May 2017 | View story as PDF
The art of storytelling translates individual experiences into collective memories.
By Rhea Cote Robbins
What’s your immigration story? Everybody has one. In Lynn Robinson’s short film And You From Yours (1993), Robinson tells the story of female immigrants uprooted from Quebec to the Northeast. Through powerful imagery Robinson conjures the range of emotions one experiences when one emigrates: the uncertainty, the acclimation, the indecision for the French Canadian woman of whether to stay or go back, and then finally the recognition of the freedoms gained.
Do you know your own immigration story? And how can you avoid stereotypes when telling that story? Throughout her film, Robinson weaves the tale of her own great-grandmother’s immigration, gleaned from details shared with her by her grandmother–her mémère.

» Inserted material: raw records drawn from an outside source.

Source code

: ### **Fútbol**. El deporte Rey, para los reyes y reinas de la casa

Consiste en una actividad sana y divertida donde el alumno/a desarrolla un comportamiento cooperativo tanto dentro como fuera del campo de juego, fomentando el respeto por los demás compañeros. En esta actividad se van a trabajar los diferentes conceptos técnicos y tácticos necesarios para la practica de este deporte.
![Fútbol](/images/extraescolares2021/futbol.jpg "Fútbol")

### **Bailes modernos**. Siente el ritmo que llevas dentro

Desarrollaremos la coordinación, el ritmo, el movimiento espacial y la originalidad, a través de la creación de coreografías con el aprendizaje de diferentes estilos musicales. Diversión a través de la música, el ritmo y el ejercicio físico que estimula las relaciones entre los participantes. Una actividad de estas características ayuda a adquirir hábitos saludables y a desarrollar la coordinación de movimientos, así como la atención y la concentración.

The film tells an intergenerational tale through the medium of flashbacks set between the 1870s and 1990s. Robinson drives the narrative using an epistolary format, unique imagery of landscapes, close-ups, and scenes revisiting her family’s former homestead. The story is told in broad strokes to allow space for the viewer to imagine her own experiences. What makes the film important to the French-Canadian heritage immigrants is that this is one of the few examples of such a film where the women are selfvoiced. If I were to express what I feel when I watch the film, I would say that I’m given freedom. It’s the freedom that only a story can give–and not just any story, but one I can relate to personally and profoundly.